Information supplied:
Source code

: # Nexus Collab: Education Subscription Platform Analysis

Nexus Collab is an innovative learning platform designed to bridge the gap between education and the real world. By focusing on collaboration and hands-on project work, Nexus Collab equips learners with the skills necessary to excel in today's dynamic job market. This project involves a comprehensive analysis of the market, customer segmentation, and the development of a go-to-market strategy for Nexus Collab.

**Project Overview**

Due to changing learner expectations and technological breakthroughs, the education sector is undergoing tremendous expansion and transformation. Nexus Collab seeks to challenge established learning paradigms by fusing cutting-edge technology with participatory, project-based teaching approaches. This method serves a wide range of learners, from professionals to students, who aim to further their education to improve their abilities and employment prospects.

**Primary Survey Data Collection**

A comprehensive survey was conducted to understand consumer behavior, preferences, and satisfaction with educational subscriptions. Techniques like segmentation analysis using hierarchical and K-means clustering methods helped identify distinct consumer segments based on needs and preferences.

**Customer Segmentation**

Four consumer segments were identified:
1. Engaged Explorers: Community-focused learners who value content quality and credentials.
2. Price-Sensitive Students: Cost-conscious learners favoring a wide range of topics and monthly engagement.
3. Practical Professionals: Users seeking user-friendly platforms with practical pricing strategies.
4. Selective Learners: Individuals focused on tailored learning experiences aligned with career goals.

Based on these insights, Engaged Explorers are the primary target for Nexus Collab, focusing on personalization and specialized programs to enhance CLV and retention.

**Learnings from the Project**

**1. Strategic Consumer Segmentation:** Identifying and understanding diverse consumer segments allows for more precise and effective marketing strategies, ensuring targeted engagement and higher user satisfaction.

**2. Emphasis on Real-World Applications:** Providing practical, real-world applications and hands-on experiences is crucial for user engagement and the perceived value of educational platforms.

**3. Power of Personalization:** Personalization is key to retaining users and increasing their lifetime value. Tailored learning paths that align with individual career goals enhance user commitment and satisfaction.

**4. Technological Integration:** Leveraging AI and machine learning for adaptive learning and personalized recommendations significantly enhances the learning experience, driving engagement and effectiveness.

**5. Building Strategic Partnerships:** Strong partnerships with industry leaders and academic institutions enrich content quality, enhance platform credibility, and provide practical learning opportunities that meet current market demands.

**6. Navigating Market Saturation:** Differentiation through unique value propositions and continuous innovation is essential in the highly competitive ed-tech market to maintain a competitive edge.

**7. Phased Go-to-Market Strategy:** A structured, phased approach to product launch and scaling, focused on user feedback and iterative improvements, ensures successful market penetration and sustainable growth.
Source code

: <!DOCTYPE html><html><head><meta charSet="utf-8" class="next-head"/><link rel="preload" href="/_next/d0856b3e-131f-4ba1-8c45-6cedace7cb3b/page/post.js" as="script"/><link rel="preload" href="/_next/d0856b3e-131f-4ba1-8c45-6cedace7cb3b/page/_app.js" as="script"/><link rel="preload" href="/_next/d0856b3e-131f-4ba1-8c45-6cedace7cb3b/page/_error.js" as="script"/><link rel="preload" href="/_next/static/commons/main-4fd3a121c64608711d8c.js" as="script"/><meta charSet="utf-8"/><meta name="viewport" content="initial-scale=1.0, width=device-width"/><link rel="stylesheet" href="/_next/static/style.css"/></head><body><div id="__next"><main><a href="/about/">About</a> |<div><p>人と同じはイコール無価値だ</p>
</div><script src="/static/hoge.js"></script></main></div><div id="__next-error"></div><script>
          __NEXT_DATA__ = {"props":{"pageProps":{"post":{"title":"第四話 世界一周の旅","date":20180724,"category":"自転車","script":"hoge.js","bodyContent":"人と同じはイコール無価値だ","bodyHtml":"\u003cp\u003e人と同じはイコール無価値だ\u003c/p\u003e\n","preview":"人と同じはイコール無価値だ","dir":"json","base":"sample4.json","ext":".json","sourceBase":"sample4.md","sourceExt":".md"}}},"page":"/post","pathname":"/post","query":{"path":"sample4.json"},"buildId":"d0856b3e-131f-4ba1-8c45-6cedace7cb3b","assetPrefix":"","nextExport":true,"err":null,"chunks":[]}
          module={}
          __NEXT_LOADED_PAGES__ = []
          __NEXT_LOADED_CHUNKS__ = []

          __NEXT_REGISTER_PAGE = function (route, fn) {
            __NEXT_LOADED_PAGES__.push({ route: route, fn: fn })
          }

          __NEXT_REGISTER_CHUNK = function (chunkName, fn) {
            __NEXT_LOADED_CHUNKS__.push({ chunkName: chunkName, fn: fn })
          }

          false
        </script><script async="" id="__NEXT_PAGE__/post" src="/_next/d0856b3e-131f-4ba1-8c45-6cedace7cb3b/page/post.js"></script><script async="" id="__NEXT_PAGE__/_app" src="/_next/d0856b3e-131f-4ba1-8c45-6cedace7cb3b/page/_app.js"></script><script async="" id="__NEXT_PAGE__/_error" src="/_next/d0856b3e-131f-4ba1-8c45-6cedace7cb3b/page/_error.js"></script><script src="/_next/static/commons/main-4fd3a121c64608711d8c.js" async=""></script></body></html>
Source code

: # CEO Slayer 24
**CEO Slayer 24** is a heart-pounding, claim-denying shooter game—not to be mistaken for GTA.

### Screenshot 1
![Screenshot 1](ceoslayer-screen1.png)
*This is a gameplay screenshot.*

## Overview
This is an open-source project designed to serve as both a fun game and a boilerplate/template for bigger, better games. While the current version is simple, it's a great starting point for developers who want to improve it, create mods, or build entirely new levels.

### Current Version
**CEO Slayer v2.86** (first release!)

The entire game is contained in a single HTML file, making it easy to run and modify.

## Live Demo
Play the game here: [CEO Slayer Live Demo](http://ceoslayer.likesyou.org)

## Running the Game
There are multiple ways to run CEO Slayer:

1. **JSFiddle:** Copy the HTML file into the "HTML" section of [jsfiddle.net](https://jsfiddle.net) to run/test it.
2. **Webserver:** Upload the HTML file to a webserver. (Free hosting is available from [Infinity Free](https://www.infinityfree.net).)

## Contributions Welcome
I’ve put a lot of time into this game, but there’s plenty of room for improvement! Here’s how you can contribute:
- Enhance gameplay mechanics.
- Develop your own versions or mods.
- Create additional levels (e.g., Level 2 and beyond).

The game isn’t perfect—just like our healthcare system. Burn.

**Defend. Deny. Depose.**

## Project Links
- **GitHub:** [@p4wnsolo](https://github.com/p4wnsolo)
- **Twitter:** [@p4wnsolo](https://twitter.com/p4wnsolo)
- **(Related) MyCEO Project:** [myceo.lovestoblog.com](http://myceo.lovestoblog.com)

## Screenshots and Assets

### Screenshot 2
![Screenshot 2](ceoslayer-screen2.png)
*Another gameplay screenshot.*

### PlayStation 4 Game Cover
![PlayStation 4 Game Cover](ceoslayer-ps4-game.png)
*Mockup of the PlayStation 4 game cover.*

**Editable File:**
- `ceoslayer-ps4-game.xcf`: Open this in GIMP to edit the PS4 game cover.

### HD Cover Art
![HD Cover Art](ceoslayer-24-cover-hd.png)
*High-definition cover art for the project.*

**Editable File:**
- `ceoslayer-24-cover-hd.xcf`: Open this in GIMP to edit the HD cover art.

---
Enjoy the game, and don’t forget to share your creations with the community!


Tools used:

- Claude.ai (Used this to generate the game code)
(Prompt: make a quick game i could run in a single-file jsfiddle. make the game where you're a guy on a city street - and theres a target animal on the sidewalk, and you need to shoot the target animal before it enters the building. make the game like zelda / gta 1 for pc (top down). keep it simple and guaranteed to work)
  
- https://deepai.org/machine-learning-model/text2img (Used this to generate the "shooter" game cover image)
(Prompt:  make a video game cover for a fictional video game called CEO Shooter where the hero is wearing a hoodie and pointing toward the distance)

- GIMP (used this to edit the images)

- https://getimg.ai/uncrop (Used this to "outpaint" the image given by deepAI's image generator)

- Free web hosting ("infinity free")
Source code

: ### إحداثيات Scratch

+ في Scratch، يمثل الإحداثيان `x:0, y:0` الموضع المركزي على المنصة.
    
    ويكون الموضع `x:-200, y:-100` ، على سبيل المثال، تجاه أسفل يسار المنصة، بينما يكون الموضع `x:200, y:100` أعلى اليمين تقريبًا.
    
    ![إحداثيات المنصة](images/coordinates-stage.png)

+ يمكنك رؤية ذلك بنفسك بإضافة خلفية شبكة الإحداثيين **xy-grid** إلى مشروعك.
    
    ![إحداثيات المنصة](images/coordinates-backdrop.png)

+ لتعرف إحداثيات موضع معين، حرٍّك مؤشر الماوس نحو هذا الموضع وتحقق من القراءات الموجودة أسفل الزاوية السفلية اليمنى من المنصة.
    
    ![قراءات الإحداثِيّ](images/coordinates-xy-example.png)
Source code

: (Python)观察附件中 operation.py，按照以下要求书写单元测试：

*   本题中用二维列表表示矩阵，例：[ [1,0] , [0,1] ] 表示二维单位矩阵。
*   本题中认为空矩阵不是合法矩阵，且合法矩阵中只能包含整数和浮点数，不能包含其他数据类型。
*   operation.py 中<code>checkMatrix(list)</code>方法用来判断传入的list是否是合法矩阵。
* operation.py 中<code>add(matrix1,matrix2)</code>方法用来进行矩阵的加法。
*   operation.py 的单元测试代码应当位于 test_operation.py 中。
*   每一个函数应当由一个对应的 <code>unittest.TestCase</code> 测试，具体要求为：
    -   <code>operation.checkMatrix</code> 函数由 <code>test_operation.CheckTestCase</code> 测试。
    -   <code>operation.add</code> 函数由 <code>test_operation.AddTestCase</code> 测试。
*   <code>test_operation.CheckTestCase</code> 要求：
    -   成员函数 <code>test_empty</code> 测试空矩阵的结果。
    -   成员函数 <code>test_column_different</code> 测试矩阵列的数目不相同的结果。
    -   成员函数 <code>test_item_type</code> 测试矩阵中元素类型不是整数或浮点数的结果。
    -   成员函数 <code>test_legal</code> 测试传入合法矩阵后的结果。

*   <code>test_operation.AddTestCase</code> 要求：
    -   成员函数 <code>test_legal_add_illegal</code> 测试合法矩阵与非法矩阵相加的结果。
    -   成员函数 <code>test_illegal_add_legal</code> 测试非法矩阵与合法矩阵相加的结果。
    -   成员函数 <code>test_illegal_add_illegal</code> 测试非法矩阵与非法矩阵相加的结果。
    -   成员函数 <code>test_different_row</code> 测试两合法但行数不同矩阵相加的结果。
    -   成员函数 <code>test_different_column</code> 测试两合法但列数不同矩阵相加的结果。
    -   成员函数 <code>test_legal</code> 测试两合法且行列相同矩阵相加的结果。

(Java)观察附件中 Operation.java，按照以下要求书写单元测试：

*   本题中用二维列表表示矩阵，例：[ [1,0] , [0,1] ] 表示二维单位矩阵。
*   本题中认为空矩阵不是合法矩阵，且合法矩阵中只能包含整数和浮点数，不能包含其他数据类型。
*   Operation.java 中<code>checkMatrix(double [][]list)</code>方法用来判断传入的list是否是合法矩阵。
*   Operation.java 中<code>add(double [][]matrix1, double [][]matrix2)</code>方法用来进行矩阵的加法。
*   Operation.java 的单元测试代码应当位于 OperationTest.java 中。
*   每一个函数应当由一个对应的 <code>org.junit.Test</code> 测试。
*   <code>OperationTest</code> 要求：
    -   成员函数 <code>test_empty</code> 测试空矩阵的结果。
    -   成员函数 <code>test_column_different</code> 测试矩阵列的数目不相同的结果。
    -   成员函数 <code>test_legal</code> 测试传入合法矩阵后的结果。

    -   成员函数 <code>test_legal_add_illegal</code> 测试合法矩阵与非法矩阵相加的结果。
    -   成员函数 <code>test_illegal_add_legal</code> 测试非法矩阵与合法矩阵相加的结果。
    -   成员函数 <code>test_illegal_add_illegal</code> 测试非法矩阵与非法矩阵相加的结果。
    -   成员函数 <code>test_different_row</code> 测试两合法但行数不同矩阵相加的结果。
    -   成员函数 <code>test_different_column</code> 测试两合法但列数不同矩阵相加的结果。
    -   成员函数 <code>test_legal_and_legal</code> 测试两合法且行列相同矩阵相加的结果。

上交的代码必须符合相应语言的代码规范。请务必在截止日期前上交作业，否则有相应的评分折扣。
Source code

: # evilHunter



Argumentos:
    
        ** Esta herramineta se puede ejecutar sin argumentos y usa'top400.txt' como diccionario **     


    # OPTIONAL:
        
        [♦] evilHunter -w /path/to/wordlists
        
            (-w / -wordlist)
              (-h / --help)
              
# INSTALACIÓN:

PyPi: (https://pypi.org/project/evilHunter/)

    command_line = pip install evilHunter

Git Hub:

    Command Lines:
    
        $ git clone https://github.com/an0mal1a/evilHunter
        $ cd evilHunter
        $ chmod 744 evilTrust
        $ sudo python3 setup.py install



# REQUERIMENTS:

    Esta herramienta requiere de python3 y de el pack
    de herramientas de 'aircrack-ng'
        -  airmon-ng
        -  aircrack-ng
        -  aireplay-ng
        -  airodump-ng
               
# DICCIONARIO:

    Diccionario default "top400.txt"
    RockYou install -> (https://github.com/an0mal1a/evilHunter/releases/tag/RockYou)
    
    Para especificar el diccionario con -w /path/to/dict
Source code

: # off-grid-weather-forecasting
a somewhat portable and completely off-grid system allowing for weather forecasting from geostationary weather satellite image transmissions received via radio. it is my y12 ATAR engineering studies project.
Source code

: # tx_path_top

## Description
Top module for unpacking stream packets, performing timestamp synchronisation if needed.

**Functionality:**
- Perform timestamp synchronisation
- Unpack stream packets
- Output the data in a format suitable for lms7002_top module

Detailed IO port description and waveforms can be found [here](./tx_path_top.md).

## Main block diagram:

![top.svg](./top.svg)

Work item: Scan the listing for "الموضع" and copy out each line that has it.

Result of this exercise:
+ في Scratch، يمثل الإحداثيان `x:0, y:0` الموضع المركزي على المنصة.
    ويكون الموضع `x:-200, y:-100` ، على سبيل المثال، تجاه أسفل يسار المنصة، بينما يكون الموضع `x:200, y:100` أعلى اليمين تقريبًا.
+ لتعرف إحداثيات موضع معين، حرٍّك مؤشر الماوس نحو هذا الموضع وتحقق من القراءات الموجودة أسفل الزاوية السفلية اليمنى من المنصة.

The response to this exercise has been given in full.